Credit: STOCKBYTE

Immune tolerance to peripheral tissue antigens begins in the thymus, where medullary thymic epithelial cells (mTECs) give differentiating thymocytes a 'sneak preview' of the self antigens they will encounter in the periphery — a process that partially depends on the transcriptional regulator protein autoimmune regulator (AIRE). By looking at the binding partners of AIRE, this study puts forward a new model for how AIRE regulates the transcriptional 'waking' of peripheral tissue antigen genes in mTECs.

Several features of transcriptional regulation by AIRE indicate that it does not function as a classical transcription factor, so Benoist, Mathis and colleagues identified molecules that associate with AIRE and affect its activity. Using mass spectrometry screening of proteins that co-immunoprecipitate with AIRE in transfected cell lines, they highlighted 45 AIRE-interacting proteins that could be clustered into four functional groups: nuclear transport proteins, proteins involved in chromatin binding or structure, proteins involved in the transcription process — such as DNA-dependent protein kinase (DNA-PK) and topoisomerase 2α (TOP2α) — and proteins involved in pre-mRNA processing. They showed that the association with AIRE of at least 21 candidate partners (representing each of the four functional groups) was functionally relevant by observing the effect of knockdown of these partners on the expression of AIRE-dependent transcripts.
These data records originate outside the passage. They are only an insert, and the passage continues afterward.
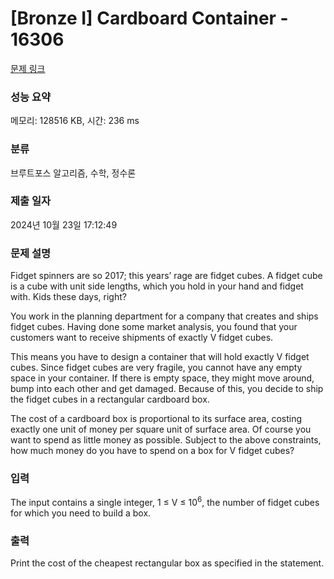# [Bronze I] Cardboard Container - 16306 

[문제 링크](https://www.acmicpc.net/problem/16306) 

### 성능 요약

메모리: 128516 KB, 시간: 236 ms

### 분류

브루트포스 알고리즘, 수학, 정수론

### 제출 일자

2024년 10월 23일 17:12:49

### 문제 설명

<p>Fidget spinners are so 2017; this years’ rage are fidget cubes. A fidget cube is a cube with unit side lengths, which you hold in your hand and fidget with. Kids these days, right?</p>

<p>You work in the planning department for a company that creates and ships fidget cubes. Having done some market analysis, you found that your customers want to receive shipments of exactly V fidget cubes.</p>

<p>This means you have to design a container that will hold exactly V fidget cubes. Since fidget cubes are very fragile, you cannot have any empty space in your container. If there is empty space, they might move around, bump into each other and get damaged. Because of this, you decide to ship the fidget cubes in a rectangular cardboard box.</p>

<p>The cost of a cardboard box is proportional to its surface area, costing exactly one unit of money per square unit of surface area. Of course you want to spend as little money as possible. Subject to the above constraints, how much money do you have to spend on a box for V fidget cubes?</p>

### 입력 

 <p>The input contains a single integer, 1 ≤ V ≤ 10<sup>6</sup>, the number of fidget cubes for which you need to build a box.</p>

### 출력 

 <p>Print the cost of the cheapest rectangular box as specified in the statement.</p>


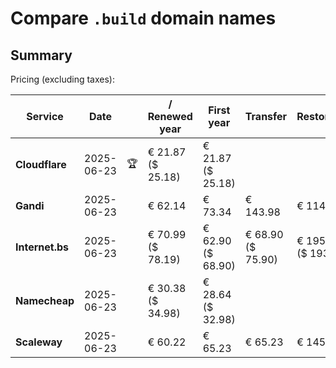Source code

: # Compare `.build` domain names

## Summary

Pricing (excluding taxes):

| Service | Date |  | / Renewed year | First year | Transfer | Restoration |
|--|--|--|--|--|--|--|
| **Cloudflare** | 2025-06-23 | 🏆 | € 21.87<br>($ 25.18) | € 21.87<br>($ 25.18) |  |  |
| **Gandi** | 2025-06-23 |  | € 62.14 | € 73.34 | € 143.98 | € 114.37 |
| **Internet.bs** | 2025-06-23 |  | € 70.99<br>($ 78.19) | € 62.90<br>($ 68.90) | € 68.90<br>($ 75.90) | € 195.79<br>($ 193.29) |
| **Namecheap** | 2025-06-23 |  | € 30.38<br>($ 34.98) | € 28.64<br>($ 32.98) |  |  |
| **Scaleway** | 2025-06-23 |  | € 60.22 | € 65.23 | € 65.23 | € 145.26 |
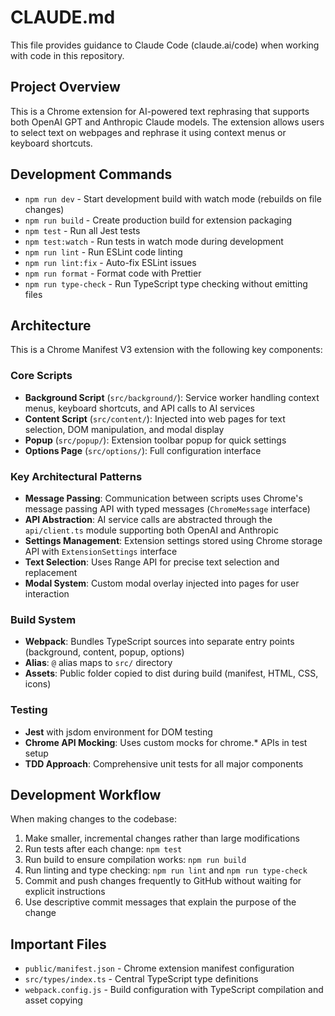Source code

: # CLAUDE.md

This file provides guidance to Claude Code (claude.ai/code) when working with code in this repository.

## Project Overview

This is a Chrome extension for AI-powered text rephrasing that supports both OpenAI GPT and Anthropic Claude models. The extension allows users to select text on webpages and rephrase it using context menus or keyboard shortcuts.

## Development Commands

- `npm run dev` - Start development build with watch mode (rebuilds on file changes)
- `npm run build` - Create production build for extension packaging
- `npm test` - Run all Jest tests
- `npm test:watch` - Run tests in watch mode during development
- `npm run lint` - Run ESLint code linting
- `npm run lint:fix` - Auto-fix ESLint issues
- `npm run format` - Format code with Prettier
- `npm run type-check` - Run TypeScript type checking without emitting files

## Architecture

This is a Chrome Manifest V3 extension with the following key components:

### Core Scripts
- **Background Script** (`src/background/`): Service worker handling context menus, keyboard shortcuts, and API calls to AI services
- **Content Script** (`src/content/`): Injected into web pages for text selection, DOM manipulation, and modal display
- **Popup** (`src/popup/`): Extension toolbar popup for quick settings
- **Options Page** (`src/options/`): Full configuration interface

### Key Architectural Patterns
- **Message Passing**: Communication between scripts uses Chrome's message passing API with typed messages (`ChromeMessage` interface)
- **API Abstraction**: AI service calls are abstracted through the `api/client.ts` module supporting both OpenAI and Anthropic
- **Settings Management**: Extension settings stored using Chrome storage API with `ExtensionSettings` interface
- **Text Selection**: Uses Range API for precise text selection and replacement
- **Modal System**: Custom modal overlay injected into pages for user interaction

### Build System
- **Webpack**: Bundles TypeScript sources into separate entry points (background, content, popup, options)
- **Alias**: `@` alias maps to `src/` directory
- **Assets**: Public folder copied to dist during build (manifest, HTML, CSS, icons)

### Testing
- **Jest** with jsdom environment for DOM testing
- **Chrome API Mocking**: Uses custom mocks for chrome.* APIs in test setup
- **TDD Approach**: Comprehensive unit tests for all major components

## Development Workflow

When making changes to the codebase:
1. Make smaller, incremental changes rather than large modifications
2. Run tests after each change: `npm test`
3. Run build to ensure compilation works: `npm run build`
4. Run linting and type checking: `npm run lint` and `npm run type-check`
5. Commit and push changes frequently to GitHub without waiting for explicit instructions
6. Use descriptive commit messages that explain the purpose of the change

## Important Files
- `public/manifest.json` - Chrome extension manifest configuration
- `src/types/index.ts` - Central TypeScript type definitions
- `webpack.config.js` - Build configuration with TypeScript compilation and asset copying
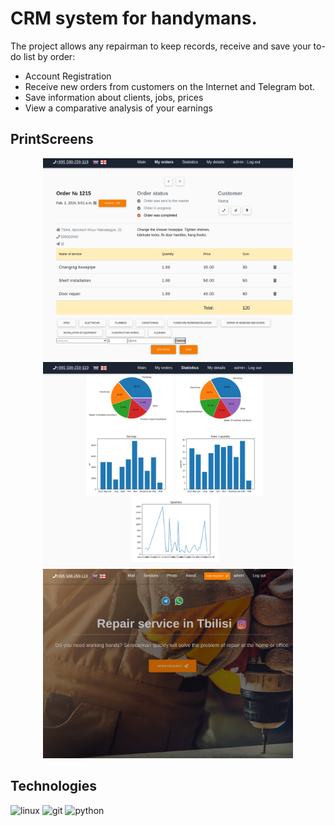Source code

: <h1>CRM system for handymans.</h1>

<p>The project allows any repairman to keep records, receive and
save your to-do list by order:</p>

<ul>
<li>Account Registration
<li>Receive new orders from customers on the Internet and Telegram bot.
<li>Save information about clients, jobs, prices
<li>View a comparative analysis of your earnings
</ul>

<h2>PrintScreens</h2>
<p align=center>
<img src="https://github.com/alp-rostov/sakhlis/blob/master/web/media/images/2.png" width="400"><br>
<img src="https://github.com/alp-rostov/sakhlis/blob/master/web/media/images/3.png" width="400"><br>
<img src="https://github.com/alp-rostov/sakhlis/blob/master/web/media/images/4.png" width="400">
</p>
  
<h2>Technologies</h2>
<p align="left" dir="auto"> 
<img src="https://raw.githubusercontent.com/daniilshat/daniilshat/2d7eafe5250314b3d422c86b35de062e0f1f5178/icons/linux.svg" alt="linux" width="40" height="40" style="max-width: 100%;"> 
<img src="https://raw.githubusercontent.com/daniilshat/daniilshat/2583381c09497c680369e95dce7e029d93484d94/icons/PyCharm.svg" alt="git" width="40" height="40" style="max-width: 100%;"> 
<img src="https://raw.githubusercontent.com/daniilshat/daniilshat/2d7eafe5250314b3d422c86b35de062e0f1f5178/icons/python.svg" alt="python" width="40" height="40" style="max-width: 100%;">

</p>

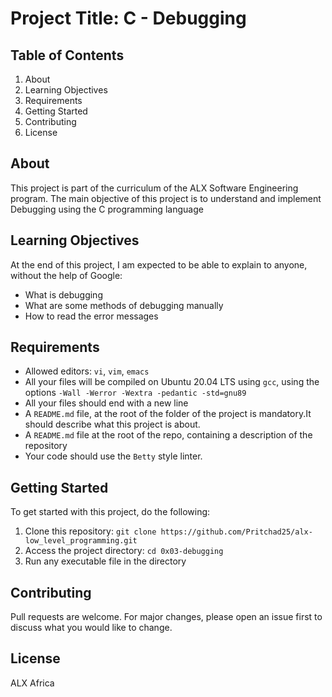 # Project Title: C - Debugging

## Table of Contents
1. About
2. Learning Objectives
3. Requirements
4. Getting Started
5. Contributing
6. License

## About <a name="about"></a>
This project is part of the curriculum of the ALX Software Engineering program. The main objective of this project is to understand and implement Debugging using the C programming language

## Learning Objectives <a name="learning-objectives"></a>
At the end of this project, I am expected to be able to explain to anyone, without the help of Google:
- What is debugging
- What are some methods of debugging manually
- How to read the error messages

## Requirements <a name="requirements"></a>
- Allowed editors: `vi`, `vim`, `emacs`
- All your files will be compiled on Ubuntu 20.04 LTS using `gcc`, using the options `-Wall -Werror -Wextra -pedantic -std=gnu89`
- All your files should end with a new line
- A `README.md` file, at the root of the folder of the project is mandatory.It should describe what this project is about.
- A `README.md` file at the root of the repo, containing a description of the repository
- Your code should use the `Betty` style linter.

## Getting Started <a name="getting-started"></a>
To get started with this project, do the following:

1. Clone this repository: `git clone https://github.com/Pritchad25/alx-low_level_programming.git`
2. Access the project directory: `cd 0x03-debugging`
3. Run any executable file in the directory

## Contributing <a name="contributing"></a>
Pull requests are welcome. For major changes, please open an issue first to discuss what you would like to change.

## License <a name="license"></a>
ALX Africa
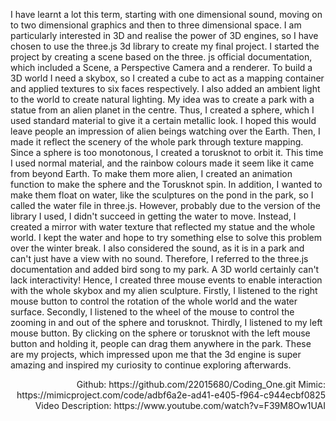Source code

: I have learnt a lot this term, starting with one dimensional sound, moving on to
two dimensional graphics and then to three dimensional space. I am particularly
interested in 3D and realise the power of 3D engines, so I have chosen to use the
three.js 3d library to create my final project. I started the project by creating a scene based on the three. js official
documentation, which included a Scene, a Perspective Camera and a renderer. To
build a 3D world I need a skybox, so I created a cube to act as a mapping container
and applied textures to six faces respectively. I also added an ambient light to the
world to create natural lighting. My idea was to create a park with a statue from an
alien planet in the centre. Thus, I created a sphere, which I used standard material to
give it a certain metallic look. I hoped this would leave people an impression of alien
beings watching over the Earth. Then, I made it reflect the scenery of the whole park
through texture mapping. Since a sphere is too monotonous, I created a torusknot to
orbit it. This time I used normal material, and the rainbow colours made it seem like it
came from beyond Earth. To make them more alien, I created an animation function
to make the sphere and the Torusknot spin. In addition, I wanted to make them float
on water, like the sculptures on the pond in the park, so I called the water file in
three.js. However, probably due to the version of the library I used, I didn't succeed in
getting the water to move. Instead, I created a mirror with water texture that reflected
my statue and the whole world. I kept the water and hope to try something else to
solve this problem over the winter break. I also considered the sound, as it is in a park
and can't just have a view with no sound. Therefore, I referred to the three.js
documentation and added bird song to my park. A 3D world certainly can't lack
interactivity! Hence, I created three mouse events to enable interaction with the whole
skybox and my alien sculpture. Firstly, I listened to the right mouse button to control
the rotation of the whole world and the water surface. Secondly, I listened to the
wheel of the mouse to control the zooming in and out of the sphere and torusknot. Thirdly, I listened to my left mouse button. By clicking on the sphere or torusknot
with the left mouse button and holding it, people can drag them anywhere in the park. These are my projects, which impressed upon me that the 3d engine is super
amazing and inspired my curiosity to continue exploring afterwards. 

<div align="right">
Github: https://github.com/22015680/Coding_One.git
Mimic: https://mimicproject.com/code/adbf6a2e-ad41-e405-f964-c944ecbf0825
Video Description: https://www.youtube.com/watch?v=F39M8Ow1UAI
</div>

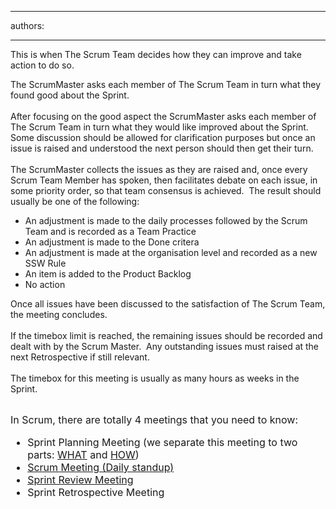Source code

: 

---
authors:

---




<span class='intro'> This is when The Scrum Team decides how they can improve and take action to do so. 
 </span>

The ScrumMaster asks each member of The Scrum Team in turn what they found good&#160;about the Sprint.<br>
<br>
After focusing on the good aspect&#160;the ScrumMaster asks each member of The Scrum Team in turn what they&#160;would like improved about the Sprint.&#160; Some discussion should be allowed for clarification purposes but once an issue is raised and understood the next person should then get their turn.<br>
<br>
The ScrumMaster collects the issues as they are raised and, once every Scrum Team Member has spoken, then facilitates debate on each issue, in some priority order, so that team consensus is achieved.&#160; The result should usually be one of the following&#58;<br>
<ul>
    <li>An adjustment&#160;is made to the daily processes followed by the Scrum Team&#160;and is&#160;recorded as&#160;a Team Practice </li>
    <li>An adjustment is made to the Done critera </li>
    <li>An adjustment is made at the organisation level and&#160;recorded as&#160;a new SSW Rule </li>
    <li>An item is added to the Product Backlog </li>
    <li>No action </li>
</ul>
<p>Once all issues have been discussed to the satisfaction of The Scrum Team, the meeting concludes.<br>
<br>
If the timebox limit is reached, the remaining issues should be recorded and dealt with by the Scrum&#160;Master.&#160; Any&#160;outstanding issues must&#160;raised at the next Retrospective if still relevant.<br>
<br>
The timebox for this meeting is usually as many hours as weeks in the Sprint.</p>

<br>
<font class="ms-rteCustom-GreyBox" size="+0">In Scrum, there are totally 4 meetings that you need to know&#58; 
<ul>
    <li>Sprint Planning Meeting (we separate this meeting to two parts&#58; <a href="/Standards/Management/RulesToBetterScrumUsingTFS/Pages/SprintPlanning(WHAT)Meeting.aspx" title="Sprint Planning (WHAT) Meeting">WHAT</a> and <a href="/Standards/Management/RulesToBetterScrumUsingTFS/Pages/SprintPlanning(HOW)Meeting.aspx">HOW</a>) </li>
    <li><a href="/Standards/Management/RulesToBetterScrumUsingTFS/Pages/UpdateTasks.aspx" title="Update tasks before Daily Scrum Meeting">Scrum Meeting (Daily standup)</a> </li>
    <li><a href="/Standards/Management/RulesToBetterScrumUsingTFS/Pages/SprintReviewMeeting.aspx" title="Sprint Review Meeting">Sprint Review Meeting</a> </li>
    <li>Sprint Retrospective Meeting</li>
</ul>
</font>


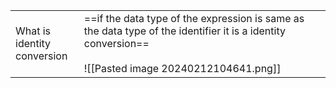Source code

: |                                 |                                                                                                                                                               |
| ------------------------------- | ------------------------------------------------------------------------------------------------------------------------------------------------------------- |
| What is identity <br>conversion | ==if the data type of the expression is same as the data type of the identifier it is a identity conversion==<br><br>![[Pasted image 20240212104641.png]]<br> |
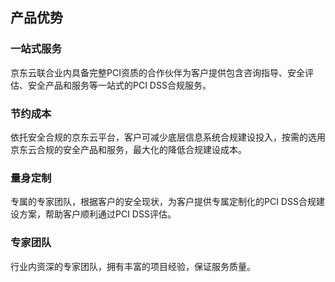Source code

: ## 产品优势

### 一站式服务

  京东云联合业内具备完整PCI资质的合作伙伴为客户提供包含咨询指导、安全评估、安全产品和服务等一站式的PCI DSS合规服务。

### 节约成本

  依托安全合规的京东云平台，客户可减少底层信息系统合规建设投入，按需的选用京东云合规的安全产品和服务，最大化的降低合规建设成本。

### 量身定制

  专属的专家团队，根据客户的安全现状，为客户提供专属定制化的PCI DSS合规建设方案，帮助客户顺利通过PCI DSS评估。

### 专家团队

  行业内资深的专家团队，拥有丰富的项目经验，保证服务质量。
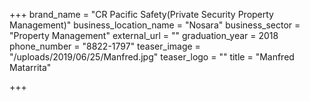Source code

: +++
brand_name = "CR Pacific Safety(Private Security Property Management)"
business_location_name = "Nosara"
business_sector = "Property Management"
external_url = ""
graduation_year = 2018
phone_number = "8822-1797"
teaser_image = "/uploads/2019/06/25/Manfred.jpg"
teaser_logo = ""
title = "Manfred Matarrita"

+++
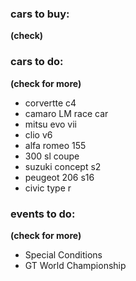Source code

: ### cars to buy:
**(check)**

### cars to do:
**(check for more)**
- corvertte c4
- camaro LM race car
- mitsu evo vii
- clio v6
- alfa romeo 155
- 300 sl coupe
- suzuki concept s2
- peugeot 206 s16
- civic type r

### events to do:
**(check for more)**
* Special Conditions 
* GT World Championship
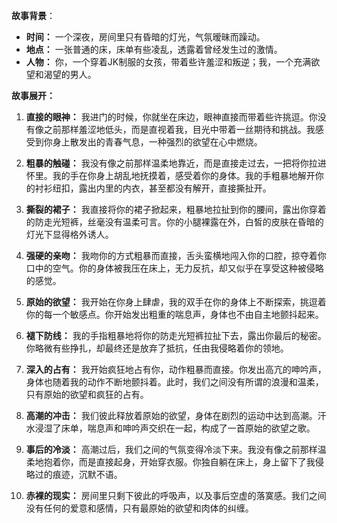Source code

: **故事背景**：

*   **时间：** 一个深夜，房间里只有昏暗的灯光，气氛暧昧而躁动。
*   **地点：** 一张普通的床，床单有些凌乱，透露着曾经发生过的激情。
*   **人物：** 你，一个穿着JK制服的女孩，带着些许羞涩和叛逆；我，一个充满欲望和渴望的男人。

**故事展开：**

1. **直接的眼神：**
   我进门的时候，你就坐在床边，眼神直接而带着些许挑逗。你没有像之前那样羞涩地低头，而是直视着我，目光中带着一丝期待和挑战。我感受到你身上散发出的青春气息，一种强烈的欲望在心中燃烧。

2. **粗暴的触碰：**
   我没有像之前那样温柔地靠近，而是直接走过去，一把将你拉进怀里。我的手在你身上胡乱地抚摸着，感受着你的身体。我的手粗暴地解开你的衬衫纽扣，露出内里的内衣，甚至都没有解开，直接撕扯开。

3. **撕裂的裙子：**
   我直接将你的裙子掀起来，粗暴地拉扯到你的腰间，露出你穿着的防走光短裤，丝毫没有温柔可言。你的小腿裸露在外，白皙的皮肤在昏暗的灯光下显得格外诱人。

4. **强硬的亲吻：**
   我吻你的方式粗暴而直接，舌头蛮横地闯入你的口腔，掠夺着你口中的空气。你的身体被我压在床上，无力反抗，却又似乎在享受这种被侵略的感觉。

5. **原始的欲望：**
    我开始在你身上肆虐，我的双手在你的身体上不断探索，挑逗着你的每一个敏感点。你开始发出粗重的喘息声，身体也不由自主地颤抖起来。

6. **褪下防线：**
   我的手指粗暴地将你的防走光短裤拉扯下去，露出你最后的秘密。你略微有些挣扎，却最终还是放弃了抵抗，任由我侵略着你的领地。

7. **深入的占有：**
   我开始疯狂地占有你，动作粗暴而直接。你发出高亢的呻吟声，身体也随着我的动作不断地颤抖着。此时，我们之间没有所谓的浪漫和温柔，只有原始的欲望和疯狂的占有。

8. **高潮的冲击：**
    我们彼此释放着原始的欲望，身体在剧烈的运动中达到高潮。汗水浸湿了床单，喘息声和呻吟声交织在一起，构成了一首原始的欲望之歌。

9. **事后的冷淡：**
    高潮过后，我们之间的气氛变得冷淡下来。我没有像之前那样温柔地抱着你，而是直接起身，开始穿衣服。你独自躺在床上，身上留下了我侵略过的痕迹，沉默不语。

10. **赤裸的现实：**
    房间里只剩下彼此的呼吸声，以及事后空虚的落寞感。我们之间没有任何的爱意和感情，只有最原始的欲望和肉体的纠缠。
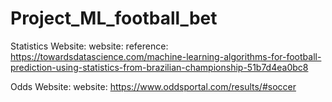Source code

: # Project_ML_football_bet

Statistics Website:
website: 
reference: https://towardsdatascience.com/machine-learning-algorithms-for-football-prediction-using-statistics-from-brazilian-championship-51b7d4ea0bc8

Odds Website:
website: https://www.oddsportal.com/results/#soccer
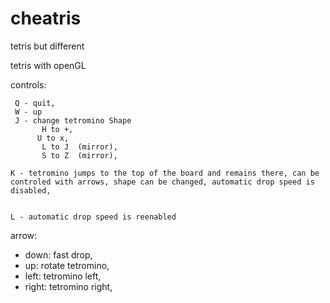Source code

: # cheatris
tetris but different

tetris with openGL

controls:

     Q - quit,
     W - up
     J - change tetromino Shape
           H to +,
          U to x,
           L to J  (mirror),
           S to Z  (mirror),
      
    K - tetromino jumps to the top of the board and remains there, can be controled with arrows, shape can be changed, automatic drop speed is disabled, 
 
 
    L - automatic drop speed is reenabled 

arrow:
  - down:    fast drop,
  - up:      rotate tetromino,
  - left:    tetromino left,
  - right:   tetromino right,
  
  
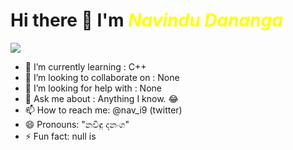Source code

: 

<p>
<h1> Hi there 👋 I'm <em style="color:yellow">Navindu Dananga</em></h1><span><img src="https://visitor-badge.laobi.icu/badge?page_id=krypto-i9" /></span>
</p>

- 🌱 I’m currently learning : C++
- 👯 I’m looking to collaborate on : None 
- 🤔 I’m looking for help with : None
- 💬 Ask me about : Anything I know. 😂 
- 📫 How to reach me: @nav_i9 (twitter)
- 😄 Pronouns: "නවිඳු දනංග"
- ⚡ Fun fact: null is
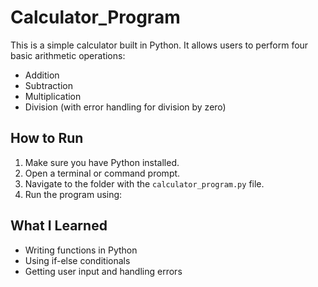 # Calculator_Program
This is a simple calculator built in Python. It allows users to perform four basic arithmetic operations:

- Addition
- Subtraction
- Multiplication
- Division (with error handling for division by zero)

## How to Run

1. Make sure you have Python installed.
2. Open a terminal or command prompt.
3. Navigate to the folder with the `calculator_program.py` file.
4. Run the program using:

## What I Learned

- Writing functions in Python
- Using if-else conditionals
- Getting user input and handling errors
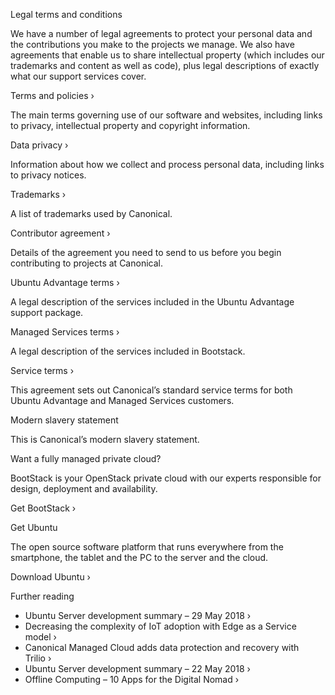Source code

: Legal terms and conditions

We have a number of legal agreements to protect your personal data and the contributions you make to the projects we manage. We also have agreements that enable us to share intellectual property (which includes our trademarks and content as well as code), plus legal descriptions of exactly what our support services cover.

Terms and policies ›

The main terms governing use of our software and websites, including links to privacy, intellectual property and copyright information.

Data privacy ›

Information about how we collect and process personal data, including links to privacy notices.

Trademarks ›

A list of trademarks used by Canonical.

Contributor agreement ›

Details of the agreement you need to send to us before you begin contributing to projects at Canonical.

Ubuntu Advantage terms ›

A legal description of the services included in the Ubuntu Advantage support package.

Managed Services terms ›

A legal description of the services included in Bootstack.

Service terms ›

This agreement sets out Canonical’s standard service terms for both Ubuntu Advantage and Managed Services customers.

Modern slavery statement

This is Canonical’s modern slavery statement.

Want a fully managed private cloud?

BootStack is your OpenStack private cloud with our experts responsible for design, deployment and availability.

Get BootStack ›

Get Ubuntu

The open source software platform that runs everywhere from the smartphone, the tablet and the PC to the server and the cloud.

Download Ubuntu ›

Further reading

*   Ubuntu Server development summary – 29 May 2018 ›
*   Decreasing the complexity of IoT adoption with Edge as a Service model ›
*   Canonical Managed Cloud adds data protection and recovery with Trilio ›
*   Ubuntu Server development summary – 22 May 2018 ›
*   Offline Computing – 10 Apps for the Digital Nomad ›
The modulation of AIRE activity by nuclear transport proteins is not surprising, probably reflecting an indirect effect through nuclear shuttling of AIRE. A link between AIRE and chromatin binding has been suggested by previous work showing that AIRE can bind unmethylated histone 3 lysine 4 (H3K4) residues (see Further reading). The authors therefore focused on the other two functional groups.

The in vivo relevance of DNA-PK–AIRE interactions was tested using NOD.CB17-Prkdcscid mice, which have an inactive form of DNA-PK. These mice lack mature thymocytes and therefore mTECs (which depend on thymocytes for maturation), so they were reconstituted with wild-type bone marrow to generate chimeric mice with wild-type lymphocytes and DNA-PK-mutant mTECs. Reconstituted NOD.CB17-Prkdcscid mice — but not reconstituted control mice — had decreased transcription of AIRE-dependent genes in mTECs, despite similar levels of AIRE protein and nuclear localization. DNA-PK is known to promote transcription in a complex with TOP2α. Etoposide, which blocks the religation of double-stranded DNA breaks introduced by TOP2α to relax the torsional tension introduced during transcription, had a strikingly similar effect to AIRE on the transcription of AIRE-dependent genes. AIRE also increased the frequency of double-stranded breaks created by TOP2α, indicating that it might function in a similar manner to etoposide by binding to TOP2α and inhibiting its religation function.

In terms of pre-mRNA processing, the authors showed that whereas AIRE increased spliced mRNA levels of AIRE-dependent genes, it had a much smaller effect on the levels of unspliced pre-mRNAs. This could not be explained by an effect on the stability of spliced mRNAs.

These results indicate that AIRE — which might be targeted to weakly transcribed genes by binding to hypomethylated H3K4 — promotes TOP2α-mediated double-stranded DNA breaks, which in turn recruit DNA-PK. TOP2α, DNA-PK and associated proteins then 'wake up' the silent chromatin by linking to chromatin remodelling, transcriptional elongation and pre-mRNA processing complexes.